Wednesday, February 13, 2013

Nickeled and Dimed, part 1

As of 2012, it costs the U.S. Mint two cents to make one cent. Makes no cents to me. This figure does include the Mint’s fixed components for distribution and fabrication, estimated at $13 million in FY 2011. It also includes Mint overhead allocated to the penny, which was $17.7 million for 2011. Fixed costs and overhead would have to be absorbed by other circulating coins without the penny. The loss in profitability due to producing the one cent coin in the United States for the year of 2012 was $58,000,000. This was a slight decrease from 2011, the year before, which had a production loss of $60,200,000. Just think of how much we could have saved by having our penny minted in China.

Mean Eileen is ready to stoke up the burners and begin melting all the pennies we can gather.

If you think that’s crazy, meet Kyle Bass, who runs a hedge fund called Hayman Capital Management in Texas. Bass has reportedly horded a million dollars in nickels. (That’s 20 million coins). As of 2013, it costs eleven point two cents to produce a nickel. The value of a nickel as scrap medal is 6.8 cents.

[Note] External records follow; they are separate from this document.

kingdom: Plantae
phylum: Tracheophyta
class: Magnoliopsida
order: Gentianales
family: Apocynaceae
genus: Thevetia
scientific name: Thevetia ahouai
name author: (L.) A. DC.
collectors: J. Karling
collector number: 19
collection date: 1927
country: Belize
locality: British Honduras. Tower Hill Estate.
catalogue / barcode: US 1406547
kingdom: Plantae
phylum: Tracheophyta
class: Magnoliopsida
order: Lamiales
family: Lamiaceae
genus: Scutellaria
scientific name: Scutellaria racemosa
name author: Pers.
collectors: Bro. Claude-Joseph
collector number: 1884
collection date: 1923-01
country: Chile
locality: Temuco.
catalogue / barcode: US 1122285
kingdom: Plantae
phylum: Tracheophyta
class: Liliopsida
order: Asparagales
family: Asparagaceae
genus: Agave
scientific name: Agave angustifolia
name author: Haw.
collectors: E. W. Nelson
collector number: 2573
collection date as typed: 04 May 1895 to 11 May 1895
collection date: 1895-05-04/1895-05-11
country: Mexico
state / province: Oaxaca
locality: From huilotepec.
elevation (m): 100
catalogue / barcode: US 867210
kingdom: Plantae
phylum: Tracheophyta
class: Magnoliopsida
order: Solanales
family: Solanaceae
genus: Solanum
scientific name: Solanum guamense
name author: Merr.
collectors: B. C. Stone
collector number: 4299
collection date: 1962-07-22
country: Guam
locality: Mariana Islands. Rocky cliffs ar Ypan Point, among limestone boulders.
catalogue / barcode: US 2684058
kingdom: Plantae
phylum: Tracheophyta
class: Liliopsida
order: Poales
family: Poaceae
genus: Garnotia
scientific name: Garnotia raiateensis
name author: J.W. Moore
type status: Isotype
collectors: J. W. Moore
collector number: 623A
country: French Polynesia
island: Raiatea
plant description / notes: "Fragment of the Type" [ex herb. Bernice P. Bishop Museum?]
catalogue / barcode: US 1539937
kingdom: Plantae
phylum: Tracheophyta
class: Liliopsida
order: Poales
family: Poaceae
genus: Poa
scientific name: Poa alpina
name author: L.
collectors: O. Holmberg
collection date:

Daily spot prices of copper and zinc, the Mint's two main metallic materials, have fluctuated in excess of 400 percent, and the price of nickel by 500 percent over the past 10 years. This contributes to volatile and negative margins on both the penny and nickel: recently, the penny has cost approximately 2.4 cents, and the nickel approximately 11.2 cents to produce.

It costs the United States Mint much less than 25 cents to make a quarter.
Now here’s your bottom dollar (actually about 5.5 billion of 'em).

According to the nonpartisan Government Accountability Office, if America gets rid of its $1 bill and replaces it with a dollar coin, the U.S. will save $5.5 billion on printing costs over the next 30 years.
Do the math. Putting a dollar coin in your pocket could save us $183.3 million a year.

At the Federal Reserve in Baltimore, there is a storage facility where the coins are in plastics bags and cardboard boxes, stacked one on top of another, creating several aisles of presidential coinage worth millions of dollars. Passed by Congress in 2005, the Presidential $1 Coin Act ordered the mint to make millions of coins to honor every dead president, but not even Sen. Jack Reed, D-R.I., one of the co-sponsors of the original bill, uses the legal tender.

"Do you use these things? Do you have any of these things in your pocket?" Reed was asked by ABC News' Jonathan Karl while holding the dollar coins. The Senator said: “In fact I have a little jar in my car for the traffic meters."

Reed and other senators sent a letter to Fed Chairman Ben Bernanke and Mint Acting Director Richard Peterson asking for help in improving the program while eliminating waste of taxpayer resources.

Meanwhile, the coins keep coming off the production lines, already more than a billion made and counting. The Fed's report estimates that they could have more than $2 billion in excess $1 coins by the time the program is expected to end five years from now.

No report on how much it costs to make one of those Presidential dollars.